Preempt, önceden bir şeyi engelleme veya öncelik verme anlamına gelir. İngilizce dilinde sıklıkla kullanılan bir terimdir.
Örnek Cümleler:
- The manager decided to preempt the meeting with his own presentation. (Yönetici, kendi sunumuyla toplantıyı engellemeye karar verdi.)
- The police preempted the terrorist attack with a timely intervention. (Polis, zamanında müdahaleyle terör saldırısını önceden engelledi.)
- The company preemptively filed a patent to protect their new invention. (Şirket, yeni icadını korumak için önceden bir patent başvurusu yaptı.)
- The teacher preempted the student’s question with a detailed explanation. (Öğretmen, detaylı bir açıklama ile öğrencinin sorusunu önceden cevapladı.)
- The country preempted a possible invasion by increasing its military presence. (Ülke, askeri varlığını artırarak olası bir istilayı önceden engelledi.)

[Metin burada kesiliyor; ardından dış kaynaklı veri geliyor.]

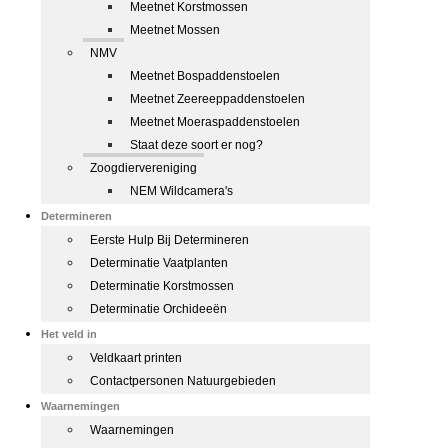
Meetnet Korstmossen
Meetnet Mossen
NMV
Meetnet Bospaddenstoelen
Meetnet Zeereeppaddenstoelen
Meetnet Moeraspaddenstoelen
Staat deze soort er nog?
Zoogdiervereniging
NEM Wildcamera's
Determineren
Eerste Hulp Bij Determineren
Determinatie Vaatplanten
Determinatie Korstmossen
Determinatie Orchideeën
Het veld in
Veldkaart printen
Contactpersonen Natuurgebieden
Waarnemingen
Waarnemingen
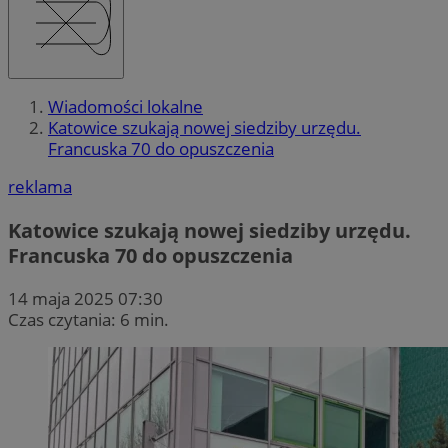
Wiadomości lokalne
Katowice szukają nowej siedziby urzędu.
Francuska 70 do opuszczenia
reklama
Katowice szukają nowej siedziby urzędu.
Francuska 70 do opuszczenia
14 maja 2025 07:30
Czas czytania: 6 min.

- The mayor preemptively declared a state of emergency due to the approaching hurricane. (Belediye başkanı, yaklaşan kasırga nedeniyle önceden bir acil durum ilan etti.)

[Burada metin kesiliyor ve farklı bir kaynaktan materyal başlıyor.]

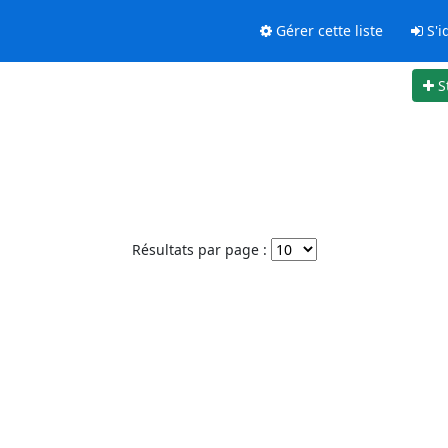
Gérer cette liste
S'id
S
Résultats par page :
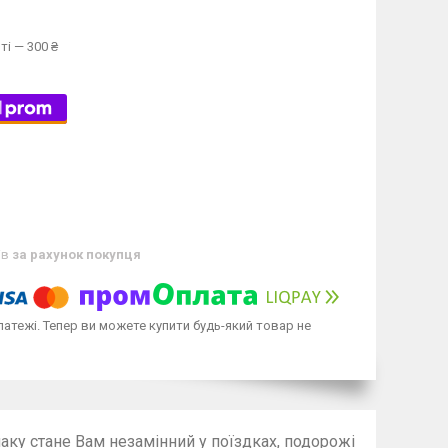
ті — 300 ₴
ів
за рахунок покупця
латежі. Тепер ви можете купити будь-який товар не
аку стане Вам незамінний у поїздках, подорожі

- The athlete preempted her opponent’s move and scored the winning point. (Sporcu, rakibinin hamlesini önceden tahmin ederek kazanan puanı aldı.)

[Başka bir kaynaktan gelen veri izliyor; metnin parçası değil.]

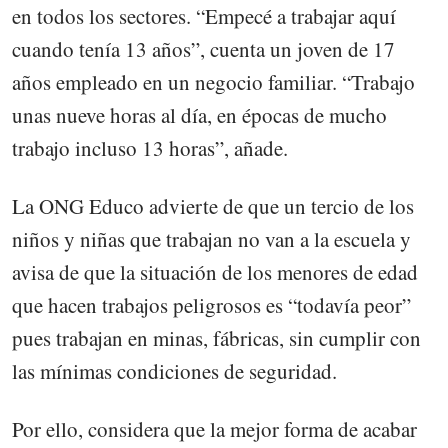
en todos los sectores. “Empecé a trabajar aquí
cuando tenía 13 años”, cuenta un joven de 17
años empleado en un negocio familiar. “Trabajo
unas nueve horas al día, en épocas de mucho
trabajo incluso 13 horas”, añade.
La ONG Educo advierte de que un tercio de los
niños y niñas que trabajan no van a la escuela y
avisa de que la situación de los menores de edad
que hacen trabajos peligrosos es “todavía peor”
pues trabajan en minas, fábricas, sin cumplir con
las mínimas condiciones de seguridad.
Por ello, considera que la mejor forma de acabar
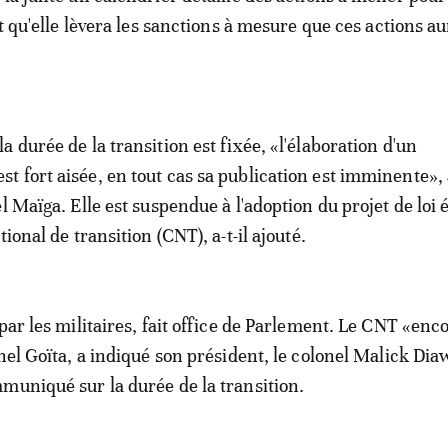
it qu'elle lèvera les sanctions à mesure que ces actions a
 durée de la transition est fixée, «l'élaboration d'un
 fort aisée, en tout cas sa publication est imminente»,
l Maïga. Elle est suspendue à l'adoption du projet de loi 
tional de transition (CNT), a-t-il ajouté.
par les militaires, fait office de Parlement. Le CNT «enc
onel Goïta, a indiqué son président, le colonel Malick Di
muniqué sur la durée de la transition.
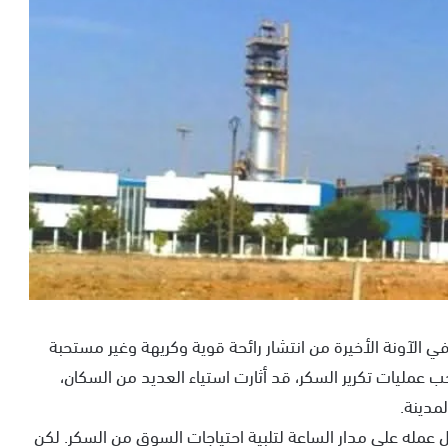
في الآونة الأخيرة من انتشار رائحة قوية وكريهة وغير مستحبة
 عمليات تكرير السكر، قد أثارت استياء العديد من السكان،
مدينة.
صل عمله على مدار الساعة لتلبية احتياجات السوق من السكر. لكن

- The doctor preempted the patient’s concerns by explaining the procedure in advance. (Doktor, işlemi önceden açıklayarak hastanın endişelerini önceden giderdi.)
- The company preemptively recalled a faulty product before any accidents occurred. (Şirket, herhangi bir kazaya neden olmadan önceden hatalı bir ürünü geri çağırdı.)
- The government preempted criticism by releasing a statement before the opposition could respond. (Hükümet, muhalefet yanıt vermeden önce bir açıklama yaparak eleştirileri önledi.)
- The landlord preempted the tenant’s complaints by addressing the issues before they escalated. (Ev sahibi, sorunlar büyümeden önce konulara cevap vererek kiracının şikayetlerini önledi.)
- The business preempted a possible economic downturn by diversifying its investments. (İşletme, yatırımlarını çeşitlendirerek olası bir ekonomik düşüşü önceden engelledi.)
- The company preempted a competitor’s product launch with its own innovative release. (Şirket, rakibinin ürün lansmanını önceden kendi yenilikçi çıkışıyla önledi.)
- The professor preempted confusion by providing clear instructions before the exam. (Profesör, sınavdan önce net talimatlar vererek karışıklığı önledi.)
- The parent preempted a potential argument with their child by setting clear boundaries. (Ebeveyn, net sınırlar belirleyerek çocuklarıyla olası bir tartışmayı
önledi.)
16. The government preemptively evacuated residents in the path of a wildfire. (Hükümet, yangın yolunda olan sakinleri önceden tahliye etti.)
- The company preemptively addressed customer complaints by improving their customer service. (Şirket, müşteri hizmetlerini iyileştirerek önceden müşteri şikayetlerini çözdü.)
- The coach preempted a possible loss by changing the team’s strategy mid-game. (Antrenör, oyunun ortasında takımın stratejisini değiştirerek olası bir mağlubiyeti önceden engelledi.)
- The company preempted a potential supply chain disruption by securing alternative suppliers. (Şirket, alternatif tedarikçileri sağlayarak potansiyel bir tedarik zinciri kesintisini önceden önledi.)
- The manager preempted a conflict between team members by facilitating a group discussion. (Yönetici, bir grup tartışması düzenleyerek takım üyeleri arasında olası bir çatışmayı önledi.)